• TASK GOAL:
Reproduce each of the following rows character for character, with nothing changed.

• RECORDS TO PROCESS:
________

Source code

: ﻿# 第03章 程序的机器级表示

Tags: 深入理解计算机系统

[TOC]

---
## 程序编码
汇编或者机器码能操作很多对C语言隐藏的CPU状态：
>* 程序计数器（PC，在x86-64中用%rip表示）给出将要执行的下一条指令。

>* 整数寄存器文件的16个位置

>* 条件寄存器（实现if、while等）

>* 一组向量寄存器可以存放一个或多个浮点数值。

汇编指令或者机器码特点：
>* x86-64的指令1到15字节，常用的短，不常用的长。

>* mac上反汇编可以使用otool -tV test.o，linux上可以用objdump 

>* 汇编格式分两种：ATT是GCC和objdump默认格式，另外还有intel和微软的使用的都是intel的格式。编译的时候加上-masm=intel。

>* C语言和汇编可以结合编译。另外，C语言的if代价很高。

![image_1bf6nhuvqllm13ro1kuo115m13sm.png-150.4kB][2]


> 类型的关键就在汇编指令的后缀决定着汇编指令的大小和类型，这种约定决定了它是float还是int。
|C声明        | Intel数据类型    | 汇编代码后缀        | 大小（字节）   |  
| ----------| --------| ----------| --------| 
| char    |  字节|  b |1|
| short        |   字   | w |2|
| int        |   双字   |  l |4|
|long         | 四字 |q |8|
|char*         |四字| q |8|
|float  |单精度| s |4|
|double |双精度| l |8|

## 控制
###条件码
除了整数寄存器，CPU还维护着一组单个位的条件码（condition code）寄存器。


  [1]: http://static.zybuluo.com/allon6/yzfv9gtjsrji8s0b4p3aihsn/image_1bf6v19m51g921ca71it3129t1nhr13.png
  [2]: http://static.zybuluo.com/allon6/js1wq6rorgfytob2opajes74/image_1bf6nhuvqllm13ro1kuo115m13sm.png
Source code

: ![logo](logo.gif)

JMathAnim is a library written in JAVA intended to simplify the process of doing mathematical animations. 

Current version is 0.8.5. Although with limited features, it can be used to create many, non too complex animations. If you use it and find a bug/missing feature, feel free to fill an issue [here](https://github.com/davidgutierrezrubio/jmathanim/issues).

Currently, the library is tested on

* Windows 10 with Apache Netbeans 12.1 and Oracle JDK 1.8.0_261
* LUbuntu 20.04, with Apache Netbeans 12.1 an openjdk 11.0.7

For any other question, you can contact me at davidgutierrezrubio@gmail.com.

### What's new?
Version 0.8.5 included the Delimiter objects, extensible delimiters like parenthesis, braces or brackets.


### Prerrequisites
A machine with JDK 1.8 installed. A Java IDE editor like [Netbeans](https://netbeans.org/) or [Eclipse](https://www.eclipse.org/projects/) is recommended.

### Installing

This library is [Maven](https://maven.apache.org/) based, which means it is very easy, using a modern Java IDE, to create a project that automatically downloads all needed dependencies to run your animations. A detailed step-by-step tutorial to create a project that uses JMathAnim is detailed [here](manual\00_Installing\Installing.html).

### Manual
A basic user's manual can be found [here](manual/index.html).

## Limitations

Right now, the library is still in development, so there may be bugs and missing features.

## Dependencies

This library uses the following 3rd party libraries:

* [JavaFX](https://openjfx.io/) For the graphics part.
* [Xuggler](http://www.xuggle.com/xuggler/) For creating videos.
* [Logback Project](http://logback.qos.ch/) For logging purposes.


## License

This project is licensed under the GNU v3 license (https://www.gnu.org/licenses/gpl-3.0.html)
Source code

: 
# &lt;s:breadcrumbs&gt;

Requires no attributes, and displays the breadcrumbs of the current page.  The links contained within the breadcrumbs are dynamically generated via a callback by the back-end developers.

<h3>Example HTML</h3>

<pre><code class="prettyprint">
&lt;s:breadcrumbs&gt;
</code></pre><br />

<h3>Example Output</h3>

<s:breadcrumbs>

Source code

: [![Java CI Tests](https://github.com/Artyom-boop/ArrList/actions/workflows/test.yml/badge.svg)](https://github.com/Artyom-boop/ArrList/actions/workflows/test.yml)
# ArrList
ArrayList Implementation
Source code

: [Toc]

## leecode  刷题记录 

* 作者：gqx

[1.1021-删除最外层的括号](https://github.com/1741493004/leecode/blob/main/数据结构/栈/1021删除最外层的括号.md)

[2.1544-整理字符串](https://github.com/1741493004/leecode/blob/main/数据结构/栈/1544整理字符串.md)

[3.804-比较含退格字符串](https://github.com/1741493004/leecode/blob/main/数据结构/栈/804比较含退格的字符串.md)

________

• WRITTEN RESPONSE:
Source code

: ﻿# 第03章 程序的机器级表示

Tags: 深入理解计算机系统

[TOC]

---
## 程序编码
汇编或者机器码能操作很多对C语言隐藏的CPU状态：
>* 程序计数器（PC，在x86-64中用%rip表示）给出将要执行的下一条指令。

>* 整数寄存器文件的16个位置

>* 条件寄存器（实现if、while等）

>* 一组向量寄存器可以存放一个或多个浮点数值。

汇编指令或者机器码特点：
>* x86-64的指令1到15字节，常用的短，不常用的长。

>* mac上反汇编可以使用otool -tV test.o，linux上可以用objdump 

>* 汇编格式分两种：ATT是GCC和objdump默认格式，另外还有intel和微软的使用的都是intel的格式。编译的时候加上-masm=intel。

>* C语言和汇编可以结合编译。另外，C语言的if代价很高。

![image_1bf6nhuvqllm13ro1kuo115m13sm.png-150.4kB][2]


> 类型的关键就在汇编指令的后缀决定着汇编指令的大小和类型，这种约定决定了它是float还是int。
|C声明        | Intel数据类型    | 汇编代码后缀        | 大小（字节）   |  
| ----------| --------| ----------| --------| 
| char    |  字节|  b |1|
| short        |   字   | w |2|
| int        |   双字   |  l |4|
|long         | 四字 |q |8|
|char*         |四字| q |8|
|float  |单精度| s |4|
|double |双精度| l |8|

## 控制
###条件码
除了整数寄存器，CPU还维护着一组单个位的条件码（condition code）寄存器。


  [1]: http://static.zybuluo.com/allon6/yzfv9gtjsrji8s0b4p3aihsn/image_1bf6v19m51g921ca71it3129t1nhr13.png
  [2]: http://static.zybuluo.com/allon6/js1wq6rorgfytob2opajes74/image_1bf6nhuvqllm13ro1kuo115m13sm.png
Source code

: ![logo](logo.gif)

JMathAnim is a library written in JAVA intended to simplify the process of doing mathematical animations. 

Current version is 0.8.5. Although with limited features, it can be used to create many, non too complex animations. If you use it and find a bug/missing feature, feel free to fill an issue [here](https://github.com/davidgutierrezrubio/jmathanim/issues).

Currently, the library is tested on

* Windows 10 with Apache Netbeans 12.1 and Oracle JDK 1.8.0_261
* LUbuntu 20.04, with Apache Netbeans 12.1 an openjdk 11.0.7

For any other question, you can contact me at davidgutierrezrubio@gmail.com.

### What's new?
Version 0.8.5 included the Delimiter objects, extensible delimiters like parenthesis, braces or brackets.


### Prerrequisites
A machine with JDK 1.8 installed. A Java IDE editor like [Netbeans](https://netbeans.org/) or [Eclipse](https://www.eclipse.org/projects/) is recommended.

### Installing

This library is [Maven](https://maven.apache.org/) based, which means it is very easy, using a modern Java IDE, to create a project that automatically downloads all needed dependencies to run your animations. A detailed step-by-step tutorial to create a project that uses JMathAnim is detailed [here](manual\00_Installing\Installing.html).

### Manual
A basic user's manual can be found [here](manual/index.html).

## Limitations

Right now, the library is still in development, so there may be bugs and missing features.

## Dependencies

This library uses the following 3rd party libraries:

* [JavaFX](https://openjfx.io/) For the graphics part.
* [Xuggler](http://www.xuggle.com/xuggler/) For creating videos.
* [Logback Project](http://logback.qos.ch/) For logging purposes.


## License

This project is licensed under the GNU v3 license (https://www.gnu.org/licenses/gpl-3.0.html)
Source code

: 
# &lt;s:breadcrumbs&gt;

Requires no attributes, and displays the breadcrumbs of the current page.  The links contained within the breadcrumbs are dynamically generated via a callback by the back-end developers.

<h3>Example HTML</h3>

<pre><code class="prettyprint">
&lt;s:breadcrumbs&gt;
</code></pre><br />

<h3>Example Output</h3>

<s:breadcrumbs>

Source code

: [![Java CI Tests](https://github.com/Artyom-boop/ArrList/actions/workflows/test.yml/badge.svg)](https://github.com/Artyom-boop/ArrList/actions/workflows/test.yml)
# ArrList
ArrayList Implementation
Source code

: [Toc]

## leecode  刷题记录 

* 作者：gqx

[1.1021-删除最外层的括号](https://github.com/1741493004/leecode/blob/main/数据结构/栈/1021删除最外层的括号.md)

[2.1544-整理字符串](https://github.com/1741493004/leecode/blob/main/数据结构/栈/1544整理字符串.md)

[3.804-比较含退格字符串](https://github.com/1741493004/leecode/blob/main/数据结构/栈/804比较含退格的字符串.md)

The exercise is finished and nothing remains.